One of the wrong people Justice met was an undercover detective who watched as Justice tied himself to allegations of a murder conspiracy involving Quon’s live-in boyfriend, former Las Vegas police officer William Ronald Webb.
Based on his undercover dealings with Justice, the detective was able to build a weapons case against Thomas Mendiola, one of the Las Vegas police officers who shot and killed medical device salesman Erik Scott outside the Summerlin Costco last year.
Mendiola, 23, who has been relieved of his duties as a patrol officer, was charged last week with unlawfully giving Justice a handgun. By law, felons can’t possess handguns.
Justice, 45, is cooperating with police. In court Thursday, he told District Judge Jackie Glass that he is unemployed and cannot afford a lawyer.
Glass appointed the Clark County public defender’s office to represent him in the Quon case.
Afterward, Justice chatted with the Las Vegas Review-Journal about his predicament, which he described as “crazy” and “an unfortunate situation.”
Justice, convicted of felony theft charges in Arizona, said he still cannot believe he ended up befriending the undercover detective and is amazed as he learns more each day about the two big cases he unwittingly made for police.
“I’m just floored by all of this stuff,” he said.
Justice was reluctant to discuss both criminal cases. But he talked briefly about the Quon case, giving credence to police suspicions that Quon wanted to kill herself because of a federal fraud investigation into valley homeowners associations. Quon, a wealthy construction defect lawyer, is a key target of the investigation.
Both Webb, 42, and Justice are charged with unlawfully obtaining 51.4 grams of the club drug gamma-hydroxybutyric acid from the undercover detective to give to Quon.
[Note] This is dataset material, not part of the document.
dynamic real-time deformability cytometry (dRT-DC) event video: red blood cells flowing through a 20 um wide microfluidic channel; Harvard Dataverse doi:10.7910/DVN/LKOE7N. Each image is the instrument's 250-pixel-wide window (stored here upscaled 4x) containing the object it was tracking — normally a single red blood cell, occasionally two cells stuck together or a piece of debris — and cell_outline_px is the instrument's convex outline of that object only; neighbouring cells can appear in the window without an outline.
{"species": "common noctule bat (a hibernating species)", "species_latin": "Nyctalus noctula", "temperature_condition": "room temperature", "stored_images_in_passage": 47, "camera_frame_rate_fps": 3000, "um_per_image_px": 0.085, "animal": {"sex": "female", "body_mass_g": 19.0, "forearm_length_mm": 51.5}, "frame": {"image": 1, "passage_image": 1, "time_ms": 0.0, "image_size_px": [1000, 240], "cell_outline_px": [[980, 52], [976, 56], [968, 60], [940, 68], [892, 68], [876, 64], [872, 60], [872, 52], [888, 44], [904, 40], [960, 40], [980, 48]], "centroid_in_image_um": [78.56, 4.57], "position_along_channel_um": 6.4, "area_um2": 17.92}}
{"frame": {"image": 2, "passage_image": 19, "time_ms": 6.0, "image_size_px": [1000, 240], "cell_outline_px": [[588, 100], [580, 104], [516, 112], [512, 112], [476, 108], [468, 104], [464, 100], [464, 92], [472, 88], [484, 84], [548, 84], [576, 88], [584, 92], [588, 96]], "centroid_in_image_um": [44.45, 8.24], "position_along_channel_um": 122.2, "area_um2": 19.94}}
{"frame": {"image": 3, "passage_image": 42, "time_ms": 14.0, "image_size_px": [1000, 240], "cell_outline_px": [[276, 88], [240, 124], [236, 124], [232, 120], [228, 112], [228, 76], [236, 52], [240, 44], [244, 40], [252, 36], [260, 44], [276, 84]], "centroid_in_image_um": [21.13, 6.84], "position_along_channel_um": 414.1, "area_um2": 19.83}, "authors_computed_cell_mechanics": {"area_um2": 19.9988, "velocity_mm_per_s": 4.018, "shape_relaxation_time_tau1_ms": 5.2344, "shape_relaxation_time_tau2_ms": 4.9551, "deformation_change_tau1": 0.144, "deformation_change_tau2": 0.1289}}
Quon, 50, has told police that she never planned suicide, and she has not been charged in the death plot.
But Justice told police the couple talked openly about their plan and wanted to arrange Quon’s death so that Webb could get her estate in order and collect life insurance money for her children.
“I felt that I was doing the right thing,” Justice said. “I did it for the children.”
Justice said he thought Quon wanted to end her life partly because of health problems at the time.
He did not elaborate, but Quon has previously said she had a colon cancer scare last year.
On Thursday, Glass allowed Justice to remain free on his own recognizance after being booked at the Clark County Detention Center.
She set a June 13 trial date. He will be tried with Webb, who is in custody on $400,000 bail.